Rudd, ex-PMs, weigh in. In addition to defending himself against attacks on his historical NBN policy, Kevin Rudd has weighed in on Victoria’s assisted dying debate, saying he would oppose the bill. He joins former prime ministers Paul Keating and Tony Abbott in publicly opposing legislation allowing doctors to assist terminally ill patients to end their life. Of course, all three have rarely been shy about giving their opinion on policy since leaving office.
We can only assume that an announcement from John Howard, passionately decrying euthanasia, is but moments away, assuming he can find time around opposing marriage equality and denying climate change.
Katter playing his own game. While he is often grouped with the right-wing populists like Pauline Hanson, Kennedy MP Bob Katter is more of an enigma than his fellow Queenslander. He’s progressive on many indigenous issues (albeit in a characteristically eccentric way), and bizarrely, bizarrely homophobic. He’s apparently well read, but asks questions in parliament that seem to be word association beat poetry. He is against a price on carbon, yet is in favour of clean energy. And, today, he distanced himself from Hanson’s comments on Sunrise calling for cuts to welfare.
Katter’s Australia Party put out a statement saying “our party is closely identified in the public mind with the Hanson party on many issues, and quite rightly so. Often as not we sing from the same hymn book. However, KAP distances itself from Senator Hanson’s advocating cuts to welfare. Most welfare recipients are in the main retirees, receiving only $700 a fortnight. Our retirees suffer exploding costs for electricity, home insurance and council rates.”

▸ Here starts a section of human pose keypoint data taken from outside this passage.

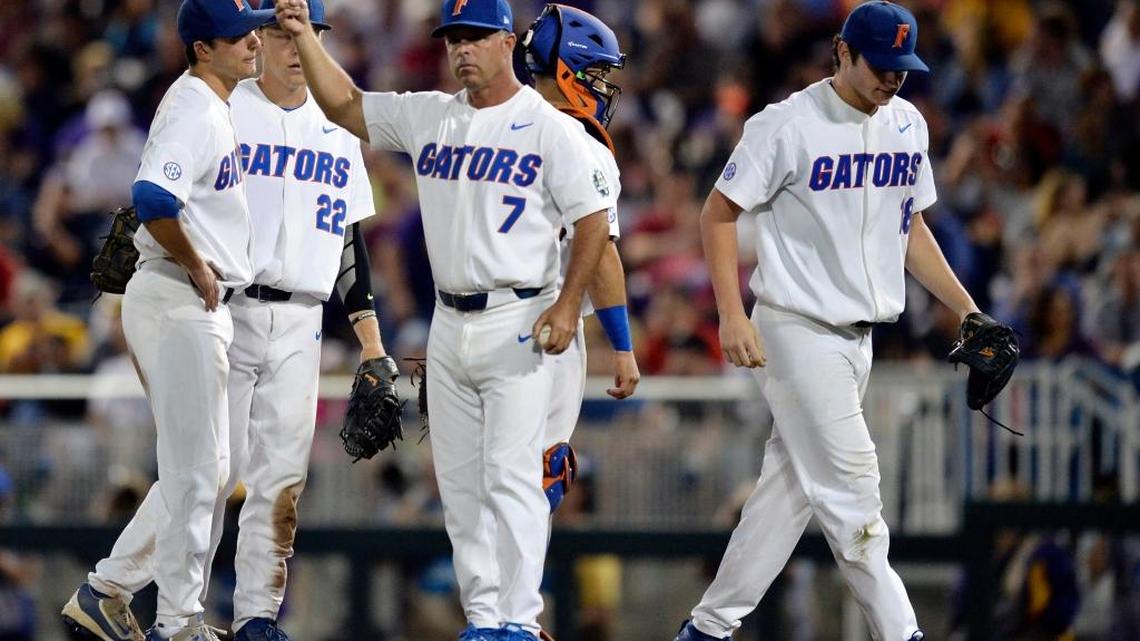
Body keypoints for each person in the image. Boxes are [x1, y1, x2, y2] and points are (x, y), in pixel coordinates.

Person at [274, 1, 617, 639]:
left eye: (476, 37)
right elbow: (344, 104)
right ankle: (485, 619)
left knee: (515, 478)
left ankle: (519, 619)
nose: (462, 49)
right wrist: (301, 37)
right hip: (449, 322)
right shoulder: (431, 116)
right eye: (453, 38)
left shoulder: (548, 126)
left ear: (508, 42)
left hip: (521, 315)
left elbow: (595, 220)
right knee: (461, 488)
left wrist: (571, 305)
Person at [61, 1, 392, 640]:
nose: (295, 44)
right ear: (255, 39)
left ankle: (255, 618)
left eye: (309, 31)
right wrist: (166, 260)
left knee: (279, 481)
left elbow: (350, 240)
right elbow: (162, 195)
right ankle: (132, 597)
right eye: (279, 30)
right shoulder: (223, 103)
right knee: (211, 471)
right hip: (226, 304)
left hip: (303, 317)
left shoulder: (337, 127)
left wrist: (372, 342)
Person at [673, 3, 993, 640]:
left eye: (904, 68)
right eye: (881, 65)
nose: (894, 79)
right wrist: (731, 313)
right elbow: (717, 214)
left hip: (859, 340)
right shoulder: (786, 124)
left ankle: (706, 630)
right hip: (797, 328)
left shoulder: (907, 124)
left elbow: (911, 230)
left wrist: (969, 311)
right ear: (843, 53)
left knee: (786, 496)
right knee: (857, 507)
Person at [58, 0, 272, 640]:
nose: (254, 41)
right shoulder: (195, 108)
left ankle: (108, 588)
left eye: (254, 28)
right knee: (195, 469)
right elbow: (152, 198)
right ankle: (178, 621)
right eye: (239, 35)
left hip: (188, 300)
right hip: (181, 296)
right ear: (203, 48)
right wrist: (197, 264)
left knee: (211, 466)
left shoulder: (211, 105)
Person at [520, 3, 639, 514]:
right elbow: (602, 255)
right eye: (595, 74)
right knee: (539, 478)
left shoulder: (496, 125)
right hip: (549, 326)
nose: (602, 86)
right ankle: (516, 596)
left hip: (473, 319)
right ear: (566, 68)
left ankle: (488, 596)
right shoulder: (580, 143)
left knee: (487, 484)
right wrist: (623, 346)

This last point, amazingly enough, echoes what Greens Senator Sarah Hanson-Young said in response to Hanson’s initial comments. Hanson-Young belongs to a party whose views are so antithetical to Katter, that when he was briefly entangled in the citizenship debate, he used them as the reference point to illustrate how purely Aussie he was: “There’s as much chance of my father being a citizen of Lebanon as me becoming a left Greenie. I am one of the most pure Australians that you could ever find.”
Truly, Katter contains multitudes.
Latham caption contest results. Yesterday we showed you six exquisite seconds of Mark Latham toppling over in his chair, and asked for some ideas on how it might be captioned. You didn’t let us down: “Arse first & backwards, mad Marky pulls down those around him”
“Latham lurches uncontrollably to the right”
“House of cards”
And our personal favourite;
“Devine intervention: plastic goes elastic under Latham.”